To do
Retype the text of the entries, starting at the beginning of the entries and ending at the line containing "source0 -> n2 [color=red headport=name]", with both ends included. Leave the pictures out of your answer.

Material
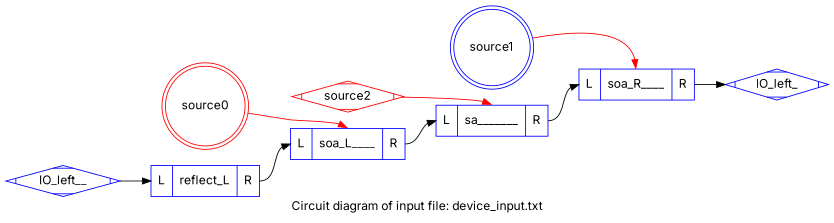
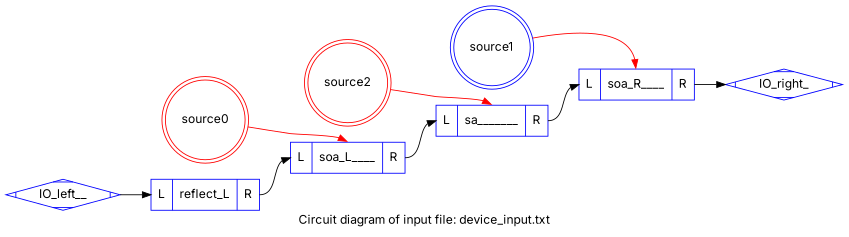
  digraph {
    fontname=Inter
    label="Circuit diagram of input file: device_input.txt"
    rankdir=LR
    node [color=blue fontname=Inter fontsize=14.0 shape=record]
    edge [fontname=Inter headport=L0]
    n1 [label="{<L0>L|<name>reflect_L|<R0>R}"]
    n2 [label="{<L0>L|<name>soa_L____|<R0>R}"]
    n3 [label="{<L0>L|<name>sa_______|<R0>R}"]
    n4 [label="{<L0>L|<name>soa_R____|<R0>R}"]
    source0 [color=red shape=doublecircle]
-   IO_right_ [shape=Mdiamond label=IO_left_]
-   source2 [color=red shape=Mdiamond]
+   IO_right_ [shape=Mdiamond]
+   source2 [color=red shape=doublecircle]
    source1 [shape=doublecircle]
    IO_left__ [shape=Mdiamond]
    n1 -> n2 [tailport=R0]
    n2 -> n3 [tailport=R0]
    n3 -> n4 [tailport=R0]
    n4 -> IO_right_ [tailport=R0]
    source0 -> n2 [color=red headport=name]
    source2 -> n3 [color=red headport=name]
    source1 -> n4 [color=red headport=name]
    IO_left__ -> n1
  }
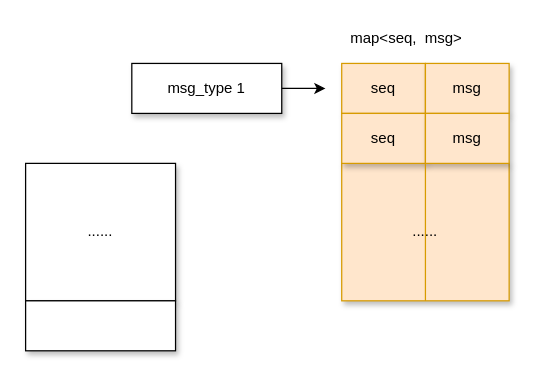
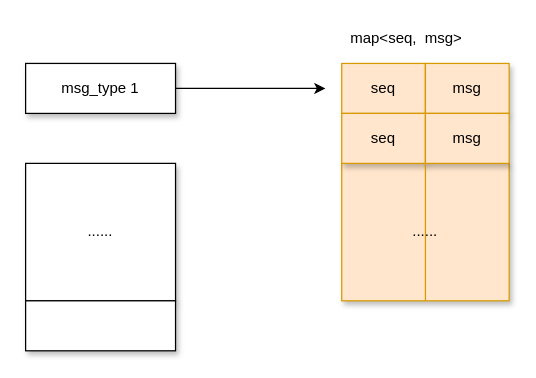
  <mxCell id="0" />
  <mxCell id="1" parent="0" />
- <mxCell id="2" value="msg_type 1" style="whiteSpace=wrap;html=1;shadow=1;" vertex="1" parent="1"><mxGeometry x="105" y="50" width="120" height="40" as="geometry" /></mxCell>
+ <mxCell id="2" value="msg_type 1" style="whiteSpace=wrap;html=1;shadow=1;" vertex="1" parent="1"><mxGeometry x="20" y="50" width="120" height="40" as="geometry" /></mxCell>
  <mxCell id="3" value="......" style="whiteSpace=wrap;html=1;shadow=1;" vertex="1" parent="1"><mxGeometry x="20" y="130" width="120" height="110" as="geometry" /></mxCell>
  <mxCell id="4" value="" style="whiteSpace=wrap;html=1;shadow=1;" vertex="1" parent="1"><mxGeometry x="20" y="240" width="120" height="40" as="geometry" /></mxCell>
  <mxCell id="5" value="" style="endArrow=classic;html=1;exitX=1;exitY=0.5;" edge="1" parent="1" source="2"><mxGeometry width="50" height="50" relative="1" as="geometry"><mxPoint x="210" y="120" as="sourcePoint" /><mxPoint x="260" y="70" as="targetPoint" /></mxGeometry></mxCell>
  <mxCell id="6" value="seq" style="whiteSpace=wrap;html=1;shadow=1;fillColor=#ffe6cc;strokeColor=#d79b00;" vertex="1" parent="1"><mxGeometry x="273" y="50" width="67" height="40" as="geometry" /></mxCell>
  <mxCell id="7" value="......" style="whiteSpace=wrap;html=1;shadow=1;fillColor=#ffe6cc;strokeColor=#d79b00;" vertex="1" parent="1"><mxGeometry x="273" y="130" width="134" height="110" as="geometry" /></mxCell>
  <mxCell id="8" value="msg" style="whiteSpace=wrap;html=1;shadow=1;fillColor=#ffe6cc;strokeColor=#d79b00;" vertex="1" parent="1"><mxGeometry x="340" y="50" width="67" height="40" as="geometry" /></mxCell>
  <mxCell id="9" value="seq" style="whiteSpace=wrap;html=1;shadow=1;fillColor=#ffe6cc;strokeColor=#d79b00;" vertex="1" parent="1"><mxGeometry x="273" y="90" width="67" height="40" as="geometry" /></mxCell>
  <mxCell id="10" value="msg" style="whiteSpace=wrap;html=1;shadow=1;fillColor=#ffe6cc;strokeColor=#d79b00;" vertex="1" parent="1"><mxGeometry x="340" y="90" width="67" height="40" as="geometry" /></mxCell>
  <mxCell id="11" value="map&amp;lt;seq, &amp;nbsp;msg&amp;gt;" style="text;html=1;strokeColor=none;fillColor=none;align=center;verticalAlign=middle;whiteSpace=wrap;shadow=1;" vertex="1" parent="1"><mxGeometry x="270" y="20" width="110" height="20" as="geometry" /></mxCell>
  <mxCell id="12" value="" style="line;strokeWidth=1;direction=south;html=1;shadow=0;fillColor=#ffe6cc;strokeColor=#d79b00;" vertex="1" parent="1"><mxGeometry x="335" y="130" width="10" height="110" as="geometry" /></mxCell>
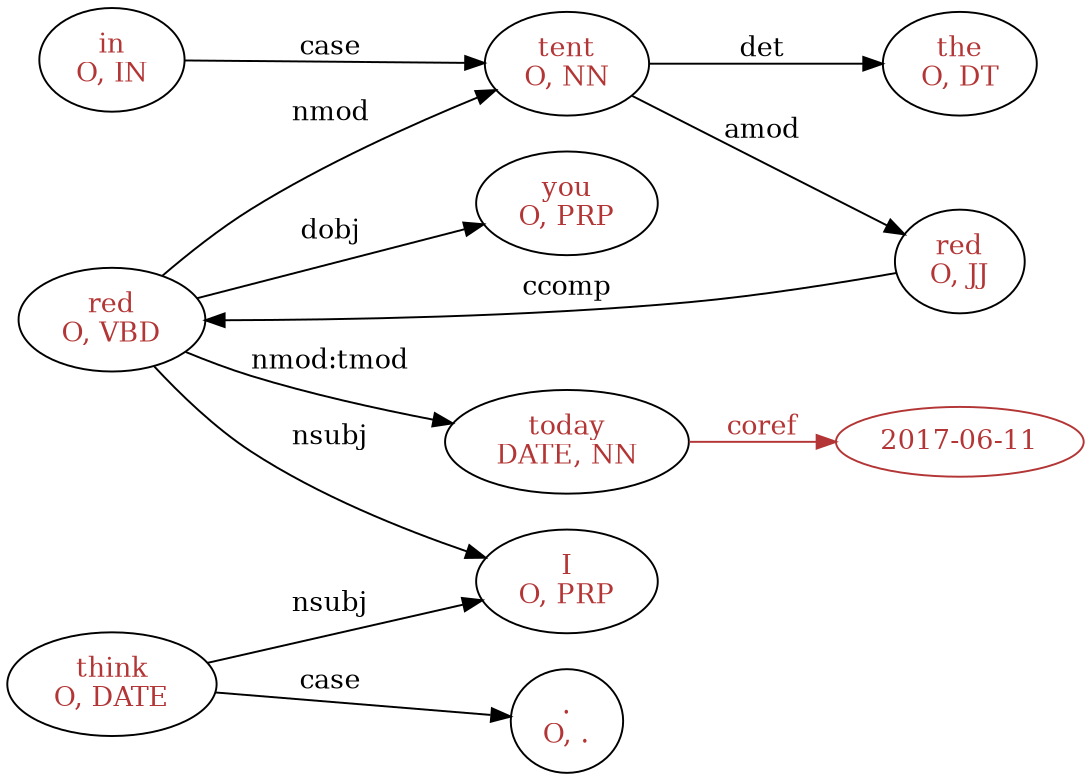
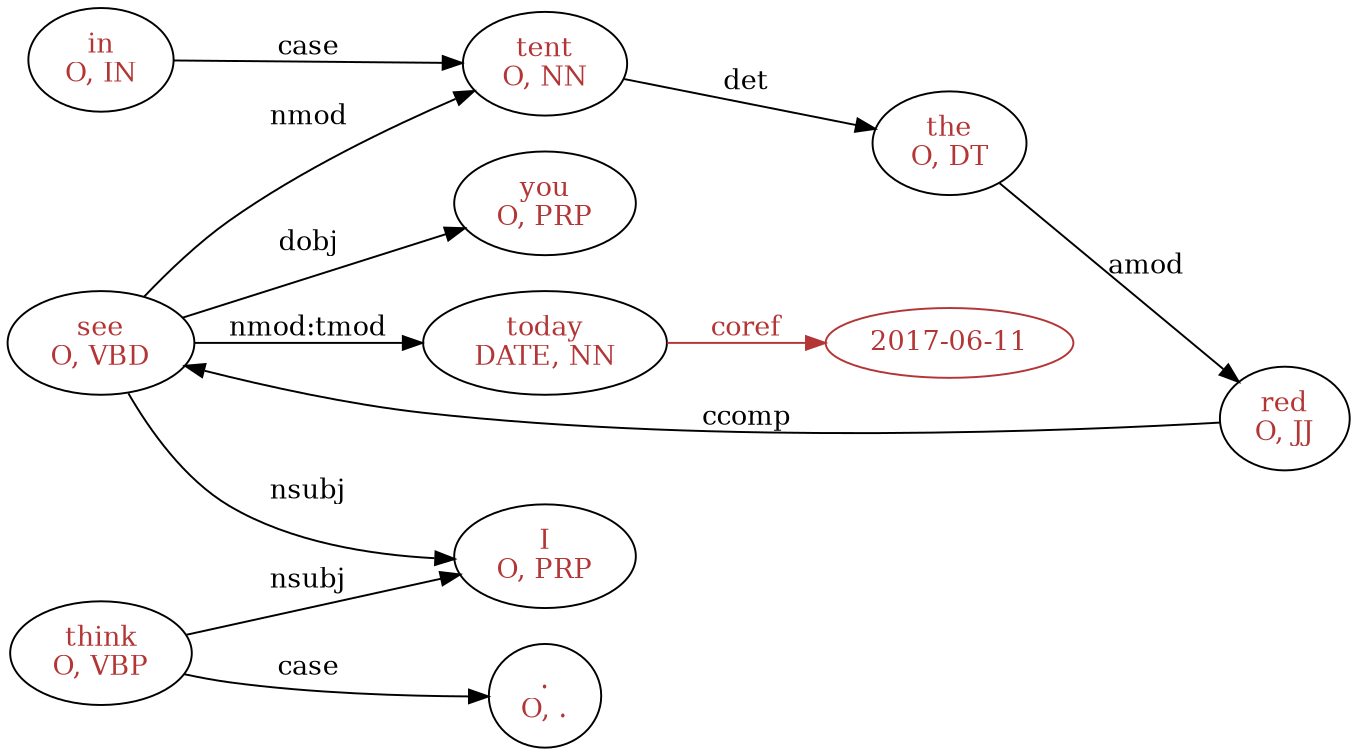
  digraph {
    rankdir=LR
    node [fontcolor="#B33535" group=PRP sentence=0 tag=PRP type=O]
    edge ["dep-type"=nsubj]
-   n1 [group=VBD index=4 label="red\nO, VBD" lemma=see tag=VBD]
+   n1 [group=VBD index=4 label="see\nO, VBD" lemma=see tag=VBD]
    n2 [index=5 label="you\nO, PRP" lemma=you]
    n3 [group=NN index=10 label="today\nDATE, NN" lemma=today tag=NN type=DATE]
    n4 [group=NN index=9 label="tent\nO, NN" lemma=tent tag=NN]
    n5 [index=3 label="I\nO, PRP" lemma=I]
    n6 [color="#B33535" label="2017-06-11" range="nlp.annotations$format_time_annotation$fn__20142@4e322589" type=DATE value="2017-06-11" group="" sentence="" tag=""]
    n7 [group=DT index=7 label="the\nO, DT" lemma=the tag=DT]
    n8 [group=JJ index=8 label="red\nO, JJ" lemma=red tag=JJ]
    n9 [group=IN index=6 label="in\nO, IN" lemma=in tag=IN]
-   n10 [group=VBP index=2 label="think\nO, DATE" lemma=think tag=VBP]
+   n10 [group=VBP index=2 label="think\nO, VBP" lemma=think tag=VBP]
    n11 [group="." index=11 label=".\nO, ." lemma="." tag="."]
    n1 -> n2 ["dep-type"=dobj label=dobj]
    n1 -> n3 ["dep-type"="nmod:tmod" label="nmod:tmod"]
    n1 -> n4 ["dep-type"=nmod label=nmod]
    n1 -> n5 [label=nsubj]
    n3 -> n6 [color="#B33535" fontcolor="#B33535" label=coref type=coref "dep-type"=""]
    n4 -> n7 ["dep-type"=det label=det]
-   n4 -> n8 ["dep-type"=amod label=amod]
+   n7 -> n8 ["dep-type"=amod label=amod]
    n8 -> n1 ["dep-type"=ccomp label=ccomp]
    n9 -> n4 ["dep-type"=case label=case]
    n10 -> n5 [label=nsubj]
    n10 -> n11 ["dep-type"=punct label=case]
  }
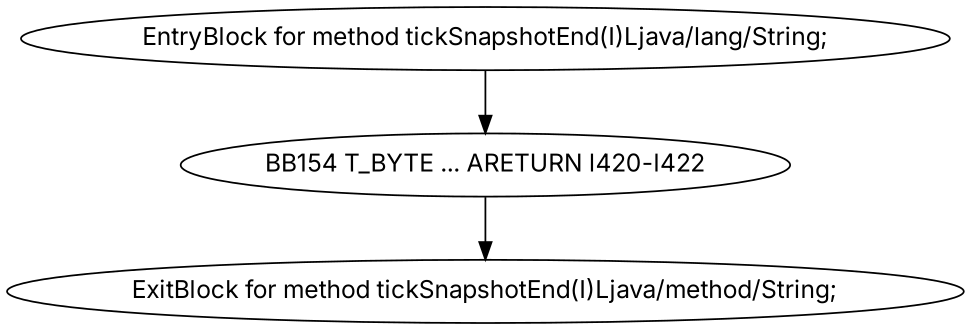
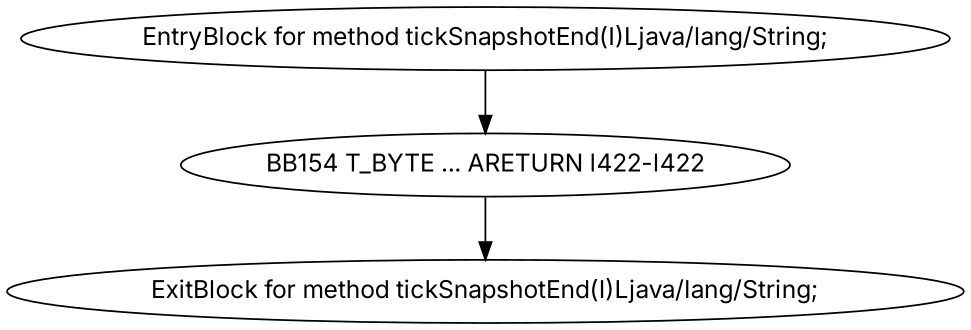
  digraph {
    fontname=Inter
    node [fontname=Inter]
    edge [fontname=Inter]
-   n1 [label="BB154 T_BYTE ... ARETURN l420-l422"]
-   n2 [label="ExitBlock for method tickSnapshotEnd(I)Ljava/method/String;"]
+   n1 [label="BB154 T_BYTE ... ARETURN l422-l422"]
+   n2 [label="ExitBlock for method tickSnapshotEnd(I)Ljava/lang/String;"]
    n3 [label="EntryBlock for method tickSnapshotEnd(I)Ljava/lang/String;"]
    n1 -> n2
    n3 -> n1
  }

Solution to the exercise
  digraph {
    fontname=Inter
    label="Circuit diagram of input file: device_input.txt"
    rankdir=LR
    node [color=blue fontname=Inter fontsize=14.0 shape=record]
    edge [fontname=Inter headport=L0]
    n1 [label="{<L0>L|<name>reflect_L|<R0>R}"]
    n2 [label="{<L0>L|<name>soa_L____|<R0>R}"]
    n3 [label="{<L0>L|<name>sa_______|<R0>R}"]
    n4 [label="{<L0>L|<name>soa_R____|<R0>R}"]
    source0 [color=red shape=doublecircle]
-   IO_right_ [shape=Mdiamond label=IO_left_]
-   source2 [color=red shape=Mdiamond]
+   IO_right_ [shape=Mdiamond]
+   source2 [color=red shape=doublecircle]
    source1 [shape=doublecircle]
    IO_left__ [shape=Mdiamond]
    n1 -> n2 [tailport=R0]
    n2 -> n3 [tailport=R0]
    n3 -> n4 [tailport=R0]
    n4 -> IO_right_ [tailport=R0]
    source0 -> n2 [color=red headport=name]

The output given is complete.